─── Bagian teks

Sudut Pandang

Honor Killing: Melanggengkan Diskriminasi melalui Tradisi

Honor Killing: Melanggengkan Diskriminasi melalui Tradisi

Perlindungan jiwa manusia merupakan salah satu prinsip fundamental dalam maqashid syariah. Maqashid syariah adalah tujuan yang ingin dicapai oleh syariat untuk mewujudkan kemashlahatan umat manusia dengan pedoman syara’. Dalam hal ini, Islam melindungi seluruh nyawa dan jiwa tanpa membedakan jenis kelamin. Kehidupan laki-laki dan perempuan memiliki nilai yang sama di mata maqashid syariah.

Imam asy-Syatibi (2003) misalnya, menegaskan bahwa prinsip maqashid syariah berangkat dari asumsi bahwa segenap aturan yang diturunkan Allah senantiasa mengandung kemaslahatan bagi seluruh hamba-Nya, baik di masa sekarang (dunia) dan masa yang akan datang (akhirat).

Maka segala bentuk tindakan yang menciderai nilai-nilai maqashid secara garis besar juga menciderai ajaran-ajaran Islam itu sendiri, misalnya pembunuhan.

Namun, kendati demikian masih terdapat tindakan pembunuhan yang mendapat justifikasi atas nama tradisi, yaitu honor killing. Honor killing adalah pembunuhan atas nama kehormatan yang terjadi ketika seseorang (atau beberapa orang) melanggar norma-norma yang diberlakukan oleh komunitasnya dan ditentukan oleh budaya setempat (Annavarapu, 2013).

Honor killing merupakan fenomena tradisi yang sarat dengan bias gender dan diskriminasi terhadap perempuan. Dalam konteks ini bias gender bisa menjadi sangat langgeng jika ditopang oleh legitimasi budaya.

Di Indonesia, honor killing pertama kali ditemukan dalam kasus seorang gadis berusia 16 tahun bernama Rosmini binti Darwis di Bantaeng, Sulawesi Selatan, pada Mei 2020 lalu.

──────

◆ Kerjakan tugas berikut:
- a) Ganti nama "kingdom" menjadi "kerajaan" dalam baris-baris data dari baris yang memuat "scientific name: Viola striata" sampai akhir data, lalu tuliskan kembali baris-baris tersebut tanpa perubahan lain.
- b) Lanjutkan teks tentang honor killing tersebut mulai dari kalimat terakhirnya.

─── Bahan yang disediakan

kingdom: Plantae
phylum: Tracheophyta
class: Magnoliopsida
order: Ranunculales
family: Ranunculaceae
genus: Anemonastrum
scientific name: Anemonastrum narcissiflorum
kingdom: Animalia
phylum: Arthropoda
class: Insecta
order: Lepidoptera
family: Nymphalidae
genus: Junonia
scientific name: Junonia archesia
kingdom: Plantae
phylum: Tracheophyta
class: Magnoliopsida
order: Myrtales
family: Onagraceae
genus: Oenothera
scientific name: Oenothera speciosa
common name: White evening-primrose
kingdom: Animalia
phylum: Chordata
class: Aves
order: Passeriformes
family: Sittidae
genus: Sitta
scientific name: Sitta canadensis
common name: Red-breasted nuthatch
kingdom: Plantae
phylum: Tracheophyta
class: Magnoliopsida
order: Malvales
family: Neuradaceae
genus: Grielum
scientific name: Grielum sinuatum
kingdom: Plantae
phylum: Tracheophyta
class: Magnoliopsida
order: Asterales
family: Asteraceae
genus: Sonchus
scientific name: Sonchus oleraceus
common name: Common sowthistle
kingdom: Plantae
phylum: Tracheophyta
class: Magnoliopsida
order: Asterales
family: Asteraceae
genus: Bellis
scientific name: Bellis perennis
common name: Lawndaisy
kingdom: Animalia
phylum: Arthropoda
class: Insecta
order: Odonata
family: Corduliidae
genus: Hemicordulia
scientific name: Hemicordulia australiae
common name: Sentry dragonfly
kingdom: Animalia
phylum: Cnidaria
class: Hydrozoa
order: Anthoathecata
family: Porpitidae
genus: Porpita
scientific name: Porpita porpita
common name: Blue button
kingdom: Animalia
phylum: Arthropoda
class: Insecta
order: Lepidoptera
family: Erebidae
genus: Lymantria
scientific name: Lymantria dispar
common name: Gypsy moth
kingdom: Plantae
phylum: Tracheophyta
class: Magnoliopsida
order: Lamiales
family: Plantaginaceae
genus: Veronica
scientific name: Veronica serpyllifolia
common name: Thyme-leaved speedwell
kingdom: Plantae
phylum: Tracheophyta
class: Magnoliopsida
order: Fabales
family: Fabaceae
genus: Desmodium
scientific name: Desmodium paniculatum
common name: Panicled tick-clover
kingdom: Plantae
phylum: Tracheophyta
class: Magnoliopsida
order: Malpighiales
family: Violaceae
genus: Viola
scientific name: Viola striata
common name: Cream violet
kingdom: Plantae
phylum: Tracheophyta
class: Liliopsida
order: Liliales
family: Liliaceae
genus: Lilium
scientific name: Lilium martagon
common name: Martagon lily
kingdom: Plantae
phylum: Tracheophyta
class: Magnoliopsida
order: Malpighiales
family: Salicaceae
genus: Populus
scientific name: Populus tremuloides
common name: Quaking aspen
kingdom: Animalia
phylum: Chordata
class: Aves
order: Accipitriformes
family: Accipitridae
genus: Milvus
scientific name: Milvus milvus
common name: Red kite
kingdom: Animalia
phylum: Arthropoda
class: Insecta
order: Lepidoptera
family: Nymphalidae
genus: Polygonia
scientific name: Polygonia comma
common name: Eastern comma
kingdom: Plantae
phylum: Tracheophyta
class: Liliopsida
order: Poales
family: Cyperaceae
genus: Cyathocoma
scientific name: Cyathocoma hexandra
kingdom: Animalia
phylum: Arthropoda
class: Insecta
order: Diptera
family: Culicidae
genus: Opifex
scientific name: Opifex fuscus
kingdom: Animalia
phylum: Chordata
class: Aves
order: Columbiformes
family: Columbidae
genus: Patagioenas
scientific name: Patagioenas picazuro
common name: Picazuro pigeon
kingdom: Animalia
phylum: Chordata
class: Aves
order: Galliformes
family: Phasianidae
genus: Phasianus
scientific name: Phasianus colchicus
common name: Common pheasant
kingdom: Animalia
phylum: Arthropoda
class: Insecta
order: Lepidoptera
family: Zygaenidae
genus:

──────

◆ Jawaban:
- a)
scientific name: Viola striata
common name: Cream violet
kerajaan: Plantae
phylum: Tracheophyta
class: Liliopsida
order: Liliales
family: Liliaceae
genus: Lilium
scientific name: Lilium martagon
common name: Martagon lily
kerajaan: Plantae
phylum: Tracheophyta
class: Magnoliopsida
order: Malpighiales
family: Salicaceae
genus: Populus
scientific name: Populus tremuloides
common name: Quaking aspen
kerajaan: Animalia
phylum: Chordata
class: Aves
order: Accipitriformes
family: Accipitridae
genus: Milvus
scientific name: Milvus milvus
common name: Red kite
kerajaan: Animalia
phylum: Arthropoda
class: Insecta
order: Lepidoptera
family: Nymphalidae
genus: Polygonia
scientific name: Polygonia comma
common name: Eastern comma
kerajaan: Plantae
phylum: Tracheophyta
class: Liliopsida
order: Poales
family: Cyperaceae
genus: Cyathocoma
scientific name: Cyathocoma hexandra
kerajaan: Animalia
phylum: Arthropoda
class: Insecta
order: Diptera
family: Culicidae
genus: Opifex
scientific name: Opifex fuscus
kerajaan: Animalia
phylum: Chordata
class: Aves
order: Columbiformes
family: Columbidae
genus: Patagioenas
scientific name: Patagioenas picazuro
common name: Picazuro pigeon
kerajaan: Animalia
phylum: Chordata
class: Aves
order: Galliformes
family: Phasianidae
genus: Phasianus
scientific name: Phasianus colchicus
common name: Common pheasant
kerajaan: Animalia
phylum: Arthropoda
class: Insecta
order: Lepidoptera
family: Zygaenidae
genus:

- b)
The Jakarta Post, melaporkan bahwa gadis itu dibunuh oleh anggota keluarganya sendiri setelah terindikasi melakukan hubungan seks di luar nikah dengan pamannya (Mulyanto, 2020). Motif pembunuhan gadis itu karena telah mencemarkan nama baik dan merusak siri’ seluruh keluarga.

Siri’ merupakan perasaan malu yang luar biasa yang dialami oleh suku Bugis-Makassar karena harkat-martabat diri dan keluarganya telah dicoreng. Bagi Suku Bugis-Makassar, harkat dan martabatlah yang menjadikan mereka manusia, tanpa kedua itu mereka hanyalah entitas yang menyerupai manusia.

Seseorang atau kelompok yang terusak siri’-nya diharapkan melakukan sesuatu untuk mengembalikan kehormatannya. Prinsip hidup ini tercermin dalam pepatah “lebih baik mati membela kehormatan (mate ri siriqna) daripada terus hidup tanpa siriq (mate siriq) (Kadir, 2017).

Maka seperti kata M. Cempaka dalam Indonesian Family Commits ‘Honour Killing’ Against Teenager for Having Sex, pembunuhan terhadap pelaku zina dinilai mampu mengembalikan citra dan kehormatan.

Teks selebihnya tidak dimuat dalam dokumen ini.